Abuja, Nigeria - Investigators probed an Islamist sect on Monday over the suicide bombing of the UN headquarters in Nigeria that killed at least 21 people in one of the bloodiest attacks targeting the world body.
Fresh violence began on Sunday when gunmen stormed the home of a local government chairperson in the northeast and shot him dead. An attacker also threw a bomb onto the property of an ex-government minister, but there were no injuries.
The UN's deputy chief held talks with Nigerian President Goodluck Jonathan on Sunday and afterward said the "perpetrators must be brought to justice," while vowing that the attack would not deter the work of the world body.
Deputy UN Secretary General Asha-Rose Migiro was due to leave Nigeria on Monday, but United Nations security chief Gregory Starr would remain in the country for now as the probe continues, said UN spokesperson Martin Dawes.
No arrests yet
Police said an all-encompassing investigation was being carried out that would look at the Islamist sect known as Boko Haram, which has claimed responsibility, as well as a range of other factors and past attacks.

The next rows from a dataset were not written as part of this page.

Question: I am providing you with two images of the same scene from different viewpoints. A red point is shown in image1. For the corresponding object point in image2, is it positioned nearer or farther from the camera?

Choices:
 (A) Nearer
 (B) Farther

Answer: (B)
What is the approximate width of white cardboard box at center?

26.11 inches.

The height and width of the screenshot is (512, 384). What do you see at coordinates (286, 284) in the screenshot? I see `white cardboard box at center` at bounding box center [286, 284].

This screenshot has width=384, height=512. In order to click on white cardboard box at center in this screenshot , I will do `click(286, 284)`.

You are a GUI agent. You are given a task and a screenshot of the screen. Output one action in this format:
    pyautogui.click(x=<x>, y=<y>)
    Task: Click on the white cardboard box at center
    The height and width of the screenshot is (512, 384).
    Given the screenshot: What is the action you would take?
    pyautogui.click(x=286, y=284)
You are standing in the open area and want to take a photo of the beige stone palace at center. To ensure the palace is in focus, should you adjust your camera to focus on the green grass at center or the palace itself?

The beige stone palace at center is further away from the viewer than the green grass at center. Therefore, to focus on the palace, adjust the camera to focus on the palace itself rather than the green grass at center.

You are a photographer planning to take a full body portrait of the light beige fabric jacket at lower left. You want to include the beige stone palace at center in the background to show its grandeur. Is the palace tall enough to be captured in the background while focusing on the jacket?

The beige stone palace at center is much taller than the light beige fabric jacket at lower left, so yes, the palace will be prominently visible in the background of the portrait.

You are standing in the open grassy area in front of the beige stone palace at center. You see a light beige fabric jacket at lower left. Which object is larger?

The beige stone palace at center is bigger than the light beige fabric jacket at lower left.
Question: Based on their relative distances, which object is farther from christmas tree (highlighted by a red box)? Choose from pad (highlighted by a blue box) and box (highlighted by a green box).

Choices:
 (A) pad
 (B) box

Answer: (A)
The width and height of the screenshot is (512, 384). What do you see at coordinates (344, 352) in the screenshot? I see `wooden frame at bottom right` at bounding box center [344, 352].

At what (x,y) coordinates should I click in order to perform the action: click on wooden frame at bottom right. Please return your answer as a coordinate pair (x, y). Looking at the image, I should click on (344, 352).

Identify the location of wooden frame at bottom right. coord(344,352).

"It's a multi-dimensional investigation so that a complete stop can be put to these incidences," said police spokesman Yemi Ajayi. "Boko Haram is still part of what we are looking at."
No arrests had been made. He declined to reveal who was involved in the investigation, but the US embassy has confirmed that FBI agents were in Nigeria.
The sect has claimed responsibility for the attack, but analysts have cautioned that while at least one faction of the Islamist group may be involved, it was too early to draw firm conclusions.
Friday's attack saw the bomber make his way through two gates at the heavily guarded compound before slamming his car into the entrance of the building. In addition to the 21 killed, 73 have been confirmed injured.
Some 400 people from a variety of nationalities worked in the building.
Fear of bodies still in building
The vast majority of the dead were Nigerians, said Dawes. A 30-year-old Norwegian woman has also been confirmed among the dead.
A spokesperson at the national hospital said six of the wounded have been flown out to South Africa, but he could not provide further details. He also said some 200 Nigerians had donated blood.
Searches pressed ahead at the heavily damaged building.
"There is a fear that there could still be bodies in the building," Dawes told AFP. "A UN driver is still missing ... Search dogs have not found anything."
Boko Haram has been blamed for scores of shootings and bomb blasts, mainly in Nigeria's northeast, but it has not been known to target international institutions such as the UN.
It claimed a bomb attack targeting national police headquarters in Abuja in June that killed at least two people.
There have however been growing fears over whether members of the sect have formed links with groups outside Nigeria, including al-Qaeda's north African branch.
Political links
There has also been intense speculation over whether some of the violence blamed on the sect has been politically linked, and Nigerians speak privately about their suspicions that politics somehow played a role in the UN bombing.
Two incidents on Sunday were more typical of the attacks that have been blamed on Boko Haram, though authorities have not yet named suspects in those cases.
In one, gunmen stormed the home of a local government chairperson in Nigeria's northeast and shot him dead, according to a state official.
The attackers killed Lawan Yaraye, chairperson of Kukawa district in Borno state, where most of the attacks blamed on the sect have occurred. His home was in the city of Maiduguri, the epicentre of the violence.
The second incident saw a bomb thrown onto the property of Nigeria's ex-police minister, but it exploded without wounding anyone, a police source said.
The incident on Sunday night in the northern city of Bauchi targeted the home of Ibrahim Yakubu Lame, who was police affairs minister during an uprising by Boko Haram in 2009 put down by a brutal military assault.
Nigeria, Africa's most populous nation and the continent's largest oil producer, has a population of some 150 million roughly divided in half between a mainly Muslim north and predominately Christian south.